09 September 2009

Kepahlawanan dalam Perang Mu’tah

Sepulang dari melaksanakan ‘umrah qadla’, Rasulullah shallallaahu ‘alaihi wa sallam tinggal di Madinah selama beberapa bulan, mulai bulan Dzulhijjah sampai Rabi’uts-Tsaaniy. Pada bulan Jumadil-Ula[1], beliau shallallaahu ‘alaihi wa sallam memberangkatkan pasukan sebanyak 3.000 orang menuju Syaam.[2] Beliau menunjukkan Zaid bin Al-Haarits sebagai pemimpin pasukan tersebut, dengan instruksi : Jika Zaid gugur, maka Ja’far bin Abi Thaalib sebagai penggantinya, dan jika Ja’far gugur, maka ‘Abdulah bin Rawahah sebagai penggantinya.[3] Hal ini menunjukkan bolehnya menggantungkan penyerahan kepemimpinan dengan syarat dan memberi kekuasaan kepada beberapa panglima perang secara berurutan.[4] Inilah kali pertama langkah penuh perhitungan dan strategi ekstra hati-hati yang digunakan Rasulullah shallallaahu ‘alaihi wasallam. Beliau sudah memperhitungkan kemungkinan-kemungkinan yang akan dihadapi oleh pasukan kaum muslimin, mengingat musuh yang dihadapi sangat kuat, yaitu bangsa Romawi. Apalagi mereka didukung kabilah-kabilah yang berada di Syiria.

Ketika pasukan kaum muslimin tiba di daerah Mu’aan, sampailah khabar kepada mereka tentang kedatangan Heraklius di wilayah Ma’aab, yaitu Al-Balqaa’, dengan 100.000 pasukan Romawi dan 100.000 pasukan Nashrani ‘Arab dari suku Lakhm, Jidzaam, serta Qudlaa’ah (Bahraa’, Biliy, dan Balqiin).

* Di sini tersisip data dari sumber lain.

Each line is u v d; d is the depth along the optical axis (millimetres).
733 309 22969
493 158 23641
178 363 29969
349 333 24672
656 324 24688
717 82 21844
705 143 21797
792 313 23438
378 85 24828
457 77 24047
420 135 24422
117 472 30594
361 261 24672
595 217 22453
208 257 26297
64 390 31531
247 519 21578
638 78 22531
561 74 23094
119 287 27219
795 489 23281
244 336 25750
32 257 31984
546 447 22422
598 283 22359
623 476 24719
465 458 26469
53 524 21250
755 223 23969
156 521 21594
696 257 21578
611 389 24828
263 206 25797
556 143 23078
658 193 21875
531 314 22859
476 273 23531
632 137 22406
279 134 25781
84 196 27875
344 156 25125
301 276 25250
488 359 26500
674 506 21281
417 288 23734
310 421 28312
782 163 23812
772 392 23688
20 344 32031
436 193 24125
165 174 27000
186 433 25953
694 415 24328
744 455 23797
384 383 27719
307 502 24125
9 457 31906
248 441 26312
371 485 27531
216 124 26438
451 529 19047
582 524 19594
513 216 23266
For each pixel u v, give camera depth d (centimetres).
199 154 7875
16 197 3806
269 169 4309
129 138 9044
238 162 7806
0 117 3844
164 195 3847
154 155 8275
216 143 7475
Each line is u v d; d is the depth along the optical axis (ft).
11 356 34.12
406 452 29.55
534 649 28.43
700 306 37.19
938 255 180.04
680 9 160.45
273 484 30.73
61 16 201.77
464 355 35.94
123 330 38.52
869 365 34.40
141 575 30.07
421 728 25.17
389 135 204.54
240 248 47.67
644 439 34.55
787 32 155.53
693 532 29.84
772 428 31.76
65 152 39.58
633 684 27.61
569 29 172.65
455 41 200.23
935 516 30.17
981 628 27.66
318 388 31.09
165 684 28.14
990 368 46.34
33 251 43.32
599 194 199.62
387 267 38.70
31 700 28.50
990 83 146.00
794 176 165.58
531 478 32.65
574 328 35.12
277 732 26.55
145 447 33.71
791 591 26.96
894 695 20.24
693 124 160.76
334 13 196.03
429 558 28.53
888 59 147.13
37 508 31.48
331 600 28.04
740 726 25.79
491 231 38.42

Kaum muslimin tinggal di Mu’aan selama dua malam bermusyawarah tentang masalah yang mereka hadapi. Sebagian mereka berpendapat untuk berkirim surat kepada Rasulullah shallallaahu ‘alaihi wa sallam untuk memberitahukan kekuatan musuh, dengan harapan beliau shallallaahu ‘alaihi wasallam akan mengirim bantuan pasukan tambahan atau mungkin ada yang beliau perintahkan. Akan tetapi, Abdullah bin Rawahah memberi semangat kepada pasukan dengan mengatakan :

يا قوم، واللهِ إن التي تكرهون للتي خرجتم تطلبون؛ الشهادة. وما نقاتل الناس بعدد ولا قوة ولا كثرة ولا نقاتلهم إلا بهذا الدين الذي أكرمنا الله به، فانطلقوا فإنما هي إحدى الحسنيين، إما ظهورٌ وإما شهادة.

Wahai kaum, sesungguhnya yang kalian benci dari keluarnya kalian (menuju peperangan) pada hari ini, justru yang selama ini kalian cari, yaitu mati syahid. Kita berperang tidak mengandalkan jumlah pasukan, kekuatan (fisik), dan banyaknya perlengkapan serta perbekalan. Tidaklah kita berperang kecuali karena membela agama (Islam) yang dengannya Allah memuliakan kita. Oleh karena itu, majulah terus kalian karena kita akan mendapatkan salah satu di antara dua kebajikan : Menang atau Mati Syahid”.[5]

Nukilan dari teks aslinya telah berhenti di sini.